# start of DOCUMENT EXCERPT
# Which multi-meter?



## Touchwood_RV (May 1, 2005)

Which multi-meter?

I have just been reading a good article on a US forum on what type of multi-meter to carry in the MH for testing 12 volt and in their case 120 volt circuits etc.

I was wondering if people on this forum would be interested in me contacting the original author and asking if I can copy (or plagiarise) and Europeanise it to publish it here?

I ask as I have seen many articles/questions/answer on this forum that relate to simple fixes if the MH owner had a multi-meter to hand, but which one and why that one?


----------



## Techno100 (May 8, 2010)

Maplins £6.99 cos it's dirt cheap and duz the job :lol: 
I have 2 8)

EDIT Oh No!! they put the price up :? 
Often discounted tho
http://www.maplin.co.uk/domestic-multimeter-37279


----------



## Jezport (Jun 19, 2008)

Fluke, they cost a lot but last a lifetime!


----------



## Techno100 (May 8, 2010)

I'll let you know before I die how long the Maplins one lasts but at £8.99 could probably buy a new one every year :lol:


----------



## Jezport (Jun 19, 2008)

Techno100 said:


> I'll let you know before I die how long the Maplins one lasts but at £8.99 could probably buy a new one every year :lol:


Had my fluke 77 for over 10 years, dropped it dozens of times, used it on high currents etc, and it still works perfectly.

One on Ebay HERE

There over £250 at RS, sure I paid less than £100 but thats inflation for you!
# end of DOCUMENT EXCERPT
# start of THE RECORDS
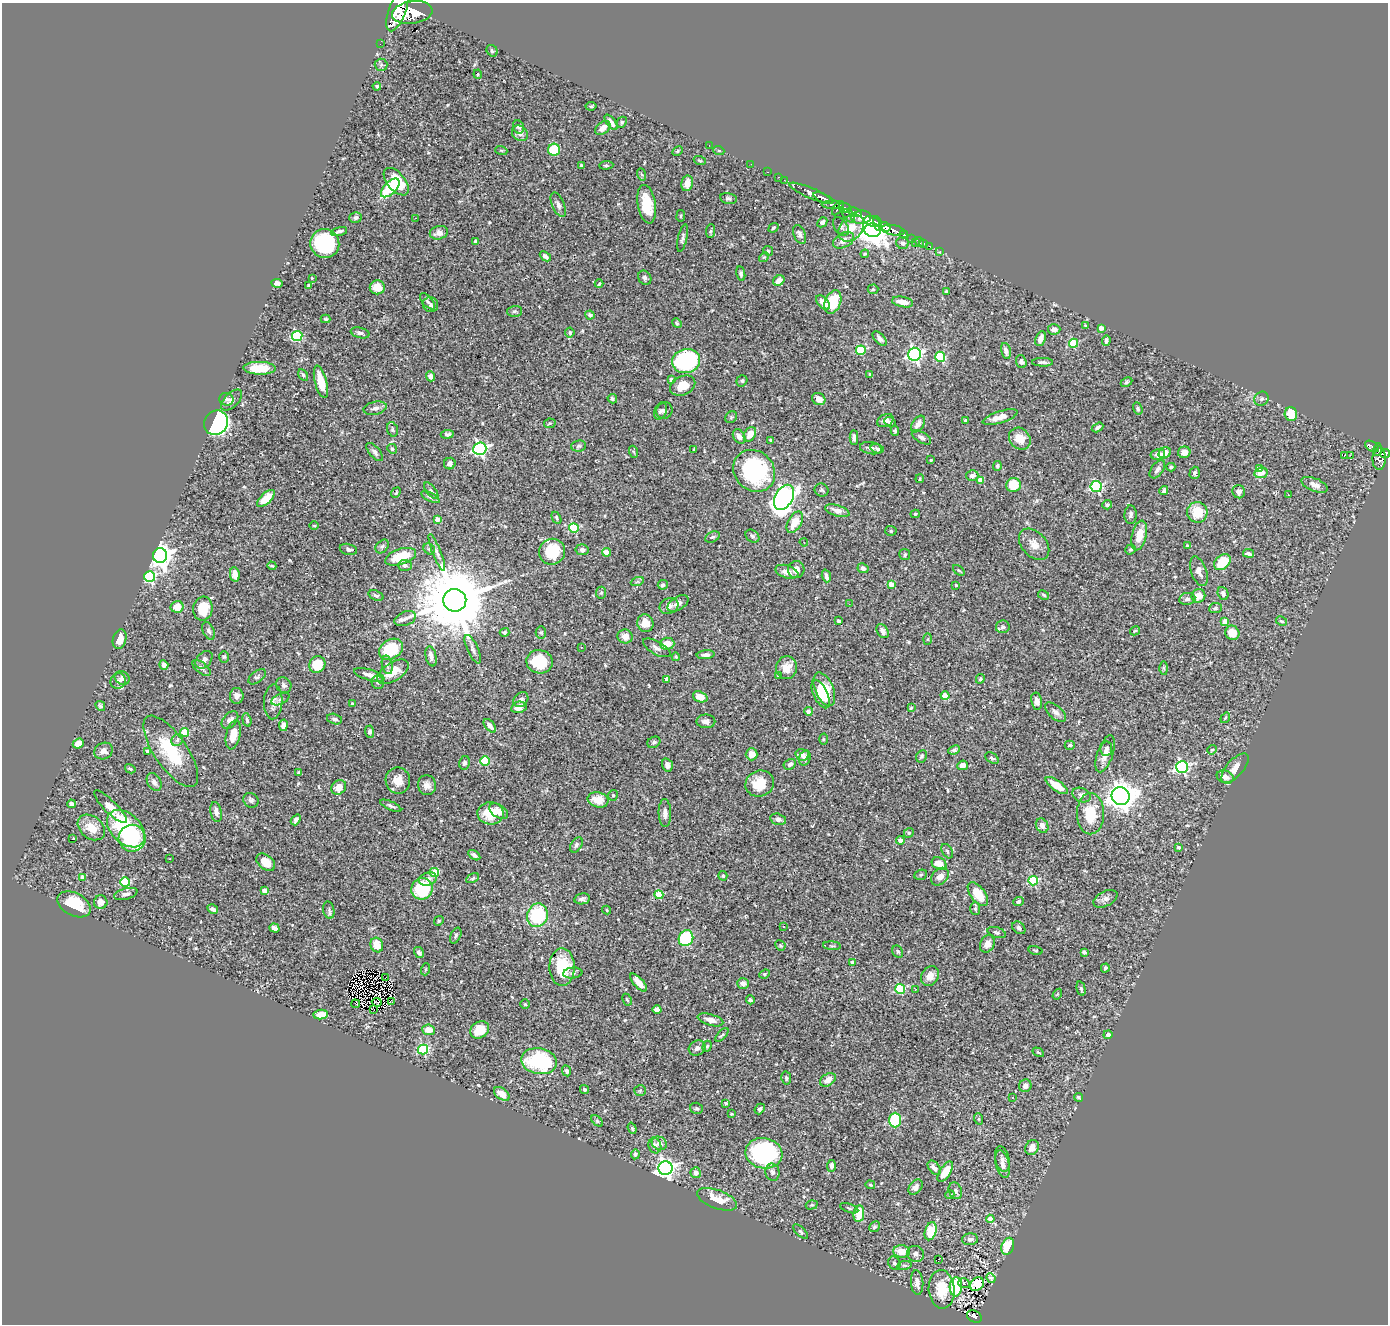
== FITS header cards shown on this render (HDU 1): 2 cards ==
NAXIS1  =                 1386
NAXIS2  =                 1322

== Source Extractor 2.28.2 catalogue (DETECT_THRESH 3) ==
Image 1386 x 1322 px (HDU 1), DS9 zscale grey, 1 PNG px = 1 image px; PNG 1390 x 1326 px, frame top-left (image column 1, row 1322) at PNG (2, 3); each listed source drawn as its Kron ellipse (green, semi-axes under 4 px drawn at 4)
Background 0.547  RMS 0.021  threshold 0.0642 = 3 sigma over >= 5 px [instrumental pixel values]
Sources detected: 562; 2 with non-positive FLUX_AUTO (blend fragments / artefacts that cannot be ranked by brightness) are neither listed nor drawn; of the other 560, the 500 brightest by FLUX_AUTO listed and drawn (60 fainter detections omitted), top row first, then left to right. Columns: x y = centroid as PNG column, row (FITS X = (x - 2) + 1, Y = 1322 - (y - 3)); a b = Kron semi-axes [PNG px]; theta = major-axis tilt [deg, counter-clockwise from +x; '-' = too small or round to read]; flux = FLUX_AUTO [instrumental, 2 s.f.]
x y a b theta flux
397 11 21 8 70 3800
412 12 20 11 8 4100
380 44 2 2 - 6.4
492 51 6 5 - 2.5
381 65 6 6 - 3.1
478 74 4 3 - 1.5
377 86 4 4 - 2.1
591 106 5 3 - 2.1
611 122 9 3 -53 6.7
622 122 6 4 65 2.1
518 127 7 5 -66 3.8
603 128 9 5 40 11
520 133 9 7 -43 7
709 145 2 2 - 76
501 150 6 4 -18 1.7
554 150 6 6 - 44
677 151 5 4 - 2.2
719 151 5 3 - 1.4
700 161 6 3 -19 1.6
751 164 2 2 - 5.3
606 165 7 4 4 2.4
582 166 4 3 - 3
767 172 3 2 - 10
641 174 6 4 -70 2
778 177 3 2 - 15
784 180 2 2 - 7.1
396 182 16 9 -49 47
687 183 8 6 78 12
390 188 12 6 45 73
811 193 23 5 -23 1300
728 198 8 5 -12 3.5
823 198 11 4 -23 910
647 204 19 9 -80 40
558 205 13 6 -66 6
833 205 11 4 -2 320
838 208 8 3 56 340
845 208 6 5 - 260
855 212 7 3 -24 340
681 216 6 3 82 1.6
849 216 7 5 -49 150
861 217 10 6 5 970
355 218 6 5 - 3.6
415 218 3 2 - 14
872 221 8 5 -18 2100
822 222 6 4 47 4.5
877 224 7 3 -77 1000
841 227 10 6 -55 4.8
885 227 6 3 -38 510
773 228 5 3 - 1.9
851 228 15 11 53 19
873 230 8 6 -14 2300
893 230 11 5 -10 860
339 231 8 4 15 4.8
710 231 7 4 87 2.6
439 233 9 6 13 10
800 234 10 6 -68 5.4
904 235 4 3 - 170
683 238 14 4 78 4.2
912 238 4 3 - 67
844 240 11 7 29 9.1
475 241 3 3 - 2
915 242 4 3 - 8
919 242 5 3 - 31
325 243 15 14 - 130
903 243 6 6 - 4.3
924 243 3 2 - 15
929 246 3 2 - 7.5
768 251 5 4 - 1.7
940 251 3 2 - 5
865 254 4 3 - 1.6
545 256 6 4 -40 5.6
764 257 5 4 - 1.5
741 274 7 4 -80 3.7
312 278 3 3 - 1.5
645 278 7 6 - 3.7
779 280 6 5 - 11
277 283 6 4 -6 4.5
599 284 4 2 - 1.5
309 286 3 3 - 2.7
377 287 7 7 - 18
873 289 5 5 - 2.2
946 292 3 3 - 2.4
427 301 10 5 -49 3.2
823 302 8 5 -47 13
833 302 12 8 68 51
903 302 10 5 -11 17
431 305 8 7 - 4.1
514 311 7 5 2 3.2
590 315 5 4 - 4.3
326 319 5 3 - 2.1
677 323 5 4 - 2
1085 326 4 3 - 1.5
1101 328 4 4 - 12
1054 329 6 5 - 6.3
570 332 5 4 - 2.9
360 333 9 5 -14 4.1
297 336 5 5 - 110
880 338 9 5 -47 6.1
1040 339 8 5 70 8.1
1106 341 5 3 - 3.9
1073 343 4 4 - 77
861 350 5 5 - 66
1006 351 8 4 -75 6.4
915 354 6 6 - 350
940 357 5 5 - 98
686 361 14 12 13 160
1021 362 6 5 - 3.4
1043 362 10 4 0 3.6
260 368 16 6 -1 34
870 374 4 3 - 1.6
303 375 6 4 -61 2.9
430 376 5 4 - 7.8
671 380 4 4 - 5.8
742 381 6 5 - 2.4
321 382 16 6 -75 28
1126 382 6 4 28 2.1
683 386 13 9 25 20
227 399 7 6 - 3.7
612 399 5 4 - 3.1
819 399 7 5 -31 10
1261 399 7 6 - 3.3
232 400 13 7 45 7.1
375 408 12 6 12 6.6
1138 408 6 4 -71 2.9
660 411 9 6 69 4.2
664 411 8 8 - 4.5
1291 414 7 6 - 30
731 417 6 5 - 2.4
1000 417 18 5 17 14
885 421 8 6 24 6.1
966 421 3 3 - 4.2
890 422 6 5 - 2.9
216 423 13 11 48 350
550 423 6 4 13 2
918 424 9 5 55 9
1098 427 6 3 31 3.5
392 429 7 5 -70 2.9
895 431 5 4 - 2.5
447 434 7 4 7 3.5
750 434 8 5 59 16
739 437 8 5 -56 8.4
921 437 10 5 -30 5.3
854 438 7 4 -88 4.5
1020 439 12 10 -47 23
771 440 4 2 - 1.9
579 446 7 5 5 3.1
1372 446 8 4 -33 140
871 448 11 6 -9 5.8
392 449 5 4 - 4
480 449 6 6 - 320
694 449 3 2 - 1.4
877 449 7 4 -18 3.3
1377 450 6 4 76 120
375 452 11 5 -48 4.8
634 452 6 4 -71 2
1184 452 6 6 - 9.4
1165 453 6 5 - 11
1158 454 7 5 13 6.2
1385 454 5 4 - 270
1350 455 2 2 - 2500
1344 456 3 2 - 9.9
1379 458 12 6 90 380
931 460 4 3 - 1.4
450 464 6 5 - 4.9
997 466 5 4 - 2.1
1171 467 4 3 - 2.4
1259 468 3 2 - 1.5
1157 469 10 6 53 6.6
754 471 22 19 -45 180
1195 473 6 5 - 4
1261 473 7 5 9 14
972 476 6 5 - 5.4
920 479 4 3 - 1.4
980 480 4 4 - 12
1013 485 7 7 - 32
1315 485 14 6 -22 9.5
1096 486 5 5 - 190
821 490 7 6 - 2.8
431 491 10 4 -52 3.1
1164 491 4 4 - 2.6
1239 492 6 6 - 5.5
396 493 6 4 52 1.9
1288 495 3 3 - 1.6
430 497 10 4 -27 3.4
784 497 13 9 61 810
266 498 11 5 44 25
1107 505 5 4 - 2.9
837 511 12 5 -17 11
1197 512 10 10 - 31
915 514 4 3 - 1.9
1131 515 9 6 88 3.8
556 518 6 4 -63 2.4
437 519 4 4 - 13
795 522 12 6 61 22
314 525 5 3 - 1.4
574 528 5 4 - 84
891 531 6 5 - 2.2
1139 535 15 7 76 18
752 536 7 6 - 3.1
713 537 8 5 25 2.9
804 542 4 4 - 1.5
1034 544 18 12 -47 16
382 546 8 5 48 3
1188 546 4 3 - 1.7
348 549 9 5 -13 4.1
429 549 6 5 - 2.4
1131 549 5 4 - 2.4
582 550 7 5 -10 5.1
552 552 13 12 - 52
606 552 4 4 - 17
437 553 20 4 -68 6.7
1249 553 5 3 - 4.2
160 555 7 7 - 1400
905 555 5 5 - 2.7
401 557 16 7 17 39
1222 562 9 7 44 35
405 565 7 5 -2 3.5
272 566 5 3 - 1.8
863 568 5 5 - 5.8
796 569 8 8 - 10
959 570 6 4 -43 1.9
1199 571 15 7 -70 8.9
787 572 12 6 -17 10
235 574 7 5 -81 13
150 576 5 5 - 170
826 576 6 3 -73 5.3
637 582 6 4 19 2.5
891 584 4 4 - 21
663 585 5 4 - 2.8
956 585 3 3 - 1.5
601 593 6 5 - 2.1
1223 593 7 5 -69 4.6
1044 595 6 4 -28 1.7
376 596 8 5 -20 3.2
1198 596 7 6 - 16
1187 599 8 6 9 4.3
455 600 11 11 - 19000
678 603 11 6 31 7.6
849 604 3 2 - 1.9
669 606 10 7 24 7.5
177 607 6 6 - 21
1215 608 6 5 - 2.9
203 609 12 9 82 33
405 619 11 7 22 7.5
839 621 3 3 - 1.9
1281 621 6 4 -26 2.3
1225 622 4 4 - 20
645 623 9 8 - 17
1003 627 7 6 - 5.3
209 631 9 5 -64 4.6
883 631 7 5 -58 7.3
1135 631 5 3 - 1.6
504 632 5 4 - 2.5
541 632 6 5 - 2.4
1232 633 7 6 - 19
625 636 7 7 - 11
120 639 10 6 75 15
928 639 5 4 - 1.5
667 644 7 6 - 20
581 647 3 2 - 2.4
657 648 15 6 -29 7.1
391 649 13 9 33 68
473 649 15 5 -65 6.1
706 655 9 4 5 5
431 656 10 5 -78 8.2
224 657 6 5 - 2.1
676 657 4 4 - 1.8
204 660 10 7 50 6.4
539 662 13 11 -12 52
164 665 5 4 - 7.3
317 665 8 8 - 41
387 665 9 5 -78 4.2
201 668 11 5 -38 4.4
786 668 11 10 - 14
1164 668 6 4 -89 2.3
393 672 18 9 33 27
369 675 15 5 -16 11
778 675 4 3 - 1.5
257 677 10 5 39 4.4
122 678 8 6 -35 4.8
667 679 4 4 - 8.2
980 679 5 4 - 2.6
118 681 8 7 - 3.9
378 682 7 6 - 3.5
284 685 8 7 - 4.6
824 689 18 9 -67 39
821 694 15 7 -65 28
237 696 8 6 -90 7.3
945 696 4 4 - 27
700 697 7 5 -21 15
280 699 10 5 25 4.1
521 700 8 6 48 5.7
1037 701 8 5 -80 7
273 702 17 9 87 9.5
352 703 3 3 - 1.4
100 706 5 4 - 2.5
519 707 8 5 11 17
911 708 4 4 - 1.7
808 711 4 4 - 7.8
1056 712 13 6 -42 6.1
1225 718 5 3 - 1.6
335 719 8 5 -13 4.2
230 720 10 6 50 5.5
247 720 7 4 -74 3
706 721 9 7 -1 7.4
283 725 6 4 80 7.3
490 726 8 4 -51 8.1
185 732 4 4 - 54
369 732 6 4 -89 3.7
233 735 15 7 78 15
824 739 5 3 - 1.5
177 740 6 5 - 3.4
654 742 7 5 29 3
78 743 6 4 21 15
1070 745 5 4 - 3.2
1106 749 7 6 - 4.9
954 750 6 4 23 2.9
1212 750 5 4 - 1.7
104 751 9 8 - 6.9
147 751 4 3 - 2.9
171 751 42 16 -56 77
752 754 6 6 - 14
1105 754 19 7 71 15
802 755 7 5 -14 9.7
921 756 6 5 - 2.7
805 758 8 5 70 6
992 758 7 5 -33 2.9
485 761 5 4 - 64
464 763 7 5 80 4
790 764 6 5 - 4.2
667 765 7 5 -73 4.4
963 765 5 4 - 9.4
1182 767 6 6 - 260
1235 768 18 8 49 14
130 769 5 3 - 2.1
298 773 3 3 - 2.2
1225 777 9 6 -21 8.2
398 781 13 12 - 16
154 782 9 6 -61 6.2
760 784 14 13 - 28
427 785 10 9 - 8.4
1057 785 13 5 -35 21
339 787 8 6 42 17
613 795 5 4 - 2.2
1082 795 9 7 -22 6
1121 796 9 8 - 1900
251 800 8 7 - 4.6
598 800 10 7 -15 21
71 804 4 4 - 4.9
391 806 11 4 -24 3.5
110 807 22 6 -45 24
499 811 10 6 -34 14
216 812 10 5 -79 7.7
491 813 13 11 -3 38
665 813 14 6 -89 7.5
1090 814 20 13 89 44
778 819 8 5 -13 5.9
296 820 6 4 51 3.9
1042 826 7 6 - 7.4
91 827 15 11 -39 23
126 829 22 14 -43 120
909 833 5 4 - 1.7
132 838 13 13 - 81
72 839 3 3 - 26
900 840 4 4 - 10
576 845 8 5 59 3.5
1178 847 4 4 - 3.6
947 851 8 5 -59 2.7
474 855 7 3 -35 3.8
170 859 3 2 - 1.9
266 862 11 7 -40 20
939 864 8 6 -26 18
434 872 5 4 - 50
921 875 6 5 - 2.1
723 876 5 4 - 2.2
82 877 4 4 - 8.8
940 877 10 7 45 10
473 878 7 4 27 2
428 879 9 6 19 7.3
1033 881 5 4 - 110
125 882 5 5 - 85
422 889 11 10 - 79
264 891 4 4 - 14
126 894 12 5 15 6.2
978 894 14 7 -52 33
659 895 5 4 - 58
582 899 8 5 10 4.5
1105 899 13 7 27 6.9
1018 901 5 4 - 3.5
101 902 7 7 - 9.3
74 904 18 11 -27 59
213 909 6 3 -30 5.2
975 909 6 5 - 2.8
329 910 9 5 -80 3.3
607 910 4 3 - 1.7
537 915 12 10 77 90
439 921 5 4 - 1.7
784 927 4 4 - 2.5
274 928 5 4 - 5.5
1019 928 7 5 -42 3.9
997 932 9 5 -17 3.1
456 936 8 5 66 3.1
686 938 8 7 - 87
987 944 9 7 64 8.8
377 945 7 6 - 21
780 945 5 4 - 1.9
832 946 9 3 -4 2
1035 951 7 3 -14 1.6
898 952 6 5 - 2.5
1084 952 4 3 - 6.4
419 953 6 4 -58 4.9
852 962 4 4 - 3.9
562 967 19 12 -89 47
1105 968 4 3 - 2.2
426 969 6 4 70 1.5
573 973 9 5 6 4.1
765 974 5 4 - 1.8
930 976 10 8 57 12
386 977 4 2 - 3
638 983 11 5 -48 16
743 983 6 5 - 7.4
900 989 5 5 - 110
1081 989 7 4 -76 2.9
915 990 3 2 - 4.6
1057 994 6 4 58 1.4
627 1000 6 4 -62 1.8
750 1000 4 4 - 3.8
377 1002 5 2 - 1.8
392 1002 2 2 - 4.8
356 1004 4 2 - 1.4
525 1004 5 4 - 2.3
657 1009 5 4 - 5.6
374 1010 3 2 - 42
321 1015 7 4 6 17
710 1020 13 5 -16 13
429 1030 6 5 - 18
480 1030 10 8 36 29
722 1035 8 3 45 2.4
1108 1035 4 4 - 5.8
707 1046 6 4 69 2.4
697 1048 9 7 26 6.5
423 1050 5 5 - 110
1038 1052 6 4 -30 1.9
539 1061 18 13 -11 130
567 1071 5 4 - 3
786 1078 7 5 -79 2.5
828 1080 9 6 32 10
1025 1086 6 6 - 6.7
584 1089 5 4 - 2.3
640 1091 6 5 - 2.1
502 1094 9 5 -35 14
1012 1097 3 2 - 2.4
1078 1097 4 4 - 2.7
726 1103 4 3 - 1.7
697 1108 6 5 - 2.5
760 1109 6 4 50 2.6
731 1114 3 2 - 1.4
979 1119 6 3 -71 1.7
895 1120 7 5 90 100
597 1121 7 4 -45 1.9
632 1128 6 4 -71 2.3
659 1143 8 6 -30 7.8
655 1146 8 6 -73 5.9
1032 1148 8 6 61 11
764 1153 18 15 -10 200
635 1154 5 4 - 2.8
1002 1159 13 7 -78 6.6
1002 1164 14 7 -77 8.4
831 1166 6 4 85 6.5
665 1168 7 7 - 670
934 1168 8 5 -51 7.1
772 1172 8 7 - 5.5
945 1172 11 5 57 25
696 1173 5 5 - 6
870 1185 5 3 - 1.7
916 1187 8 6 50 5.6
955 1191 8 6 -69 4.7
950 1195 5 4 - 1.7
717 1199 21 9 -20 26
812 1205 6 4 17 1.9
849 1208 9 3 -20 2.4
859 1214 8 5 81 32
990 1219 4 4 - 16
874 1227 6 5 - 2.7
800 1231 9 4 -44 2.5
931 1231 9 5 73 43
970 1239 8 6 3 5
1008 1246 9 6 72 45
901 1251 8 6 -6 19
915 1254 9 8 - 5.2
938 1259 3 2 - 2.7
894 1263 7 5 -63 3.3
904 1265 7 3 8 2.2
991 1278 5 3 - 3.1
917 1282 12 6 -84 9
964 1283 5 4 - 2.8
977 1284 8 6 39 41
956 1287 9 6 86 78
942 1289 19 13 -86 33
974 1316 8 5 -27 81
At the frame edge (FLAGS 8, measured only in part): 2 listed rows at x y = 397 11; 1385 454
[60 fainter detections neither listed nor drawn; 2 non-positive-flux detections neither listed nor drawn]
# end of THE RECORDS
GOALS
1: From the forum thread about choosing a multi-meter, copy everything from "I was wondering" down to "I have 2 8)" without any changes.
2: In the records, repeat everything from the line containing "Source Extractor 2.28.2" down to the line containing "861 217 10 6 5 970", both included, with no changes.

RESULTS FOR THE EXERCISE
1:
I was wondering if people on this forum would be interested in me contacting the original author and asking if I can copy (or plagiarise) and Europeanise it to publish it here?

I ask as I have seen many articles/questions/answer on this forum that relate to simple fixes if the MH owner had a multi-meter to hand, but which one and why that one?


----------



## Techno100 (May 8, 2010)

Maplins £6.99 cos it's dirt cheap and duz the job :lol: 
I have 2 8)

2:
== Source Extractor 2.28.2 catalogue (DETECT_THRESH 3) ==
Image 1386 x 1322 px (HDU 1), DS9 zscale grey, 1 PNG px = 1 image px; PNG 1390 x 1326 px, frame top-left (image column 1, row 1322) at PNG (2, 3); each listed source drawn as its Kron ellipse (green, semi-axes under 4 px drawn at 4)
Background 0.547  RMS 0.021  threshold 0.0642 = 3 sigma over >= 5 px [instrumental pixel values]
Sources detected: 562; 2 with non-positive FLUX_AUTO (blend fragments / artefacts that cannot be ranked by brightness) are neither listed nor drawn; of the other 560, the 500 brightest by FLUX_AUTO listed and drawn (60 fainter detections omitted), top row first, then left to right. Columns: x y = centroid as PNG column, row (FITS X = (x - 2) + 1, Y = 1322 - (y - 3)); a b = Kron semi-axes [PNG px]; theta = major-axis tilt [deg, counter-clockwise from +x; '-' = too small or round to read]; flux = FLUX_AUTO [instrumental, 2 s.f.]
x y a b theta flux
397 11 21 8 70 3800
412 12 20 11 8 4100
380 44 2 2 - 6.4
492 51 6 5 - 2.5
381 65 6 6 - 3.1
478 74 4 3 - 1.5
377 86 4 4 - 2.1
591 106 5 3 - 2.1
611 122 9 3 -53 6.7
622 122 6 4 65 2.1
518 127 7 5 -66 3.8
603 128 9 5 40 11
520 133 9 7 -43 7
709 145 2 2 - 76
501 150 6 4 -18 1.7
554 150 6 6 - 44
677 151 5 4 - 2.2
719 151 5 3 - 1.4
700 161 6 3 -19 1.6
751 164 2 2 - 5.3
606 165 7 4 4 2.4
582 166 4 3 - 3
767 172 3 2 - 10
641 174 6 4 -70 2
778 177 3 2 - 15
784 180 2 2 - 7.1
396 182 16 9 -49 47
687 183 8 6 78 12
390 188 12 6 45 73
811 193 23 5 -23 1300
728 198 8 5 -12 3.5
823 198 11 4 -23 910
647 204 19 9 -80 40
558 205 13 6 -66 6
833 205 11 4 -2 320
838 208 8 3 56 340
845 208 6 5 - 260
855 212 7 3 -24 340
681 216 6 3 82 1.6
849 216 7 5 -49 150
861 217 10 6 5 970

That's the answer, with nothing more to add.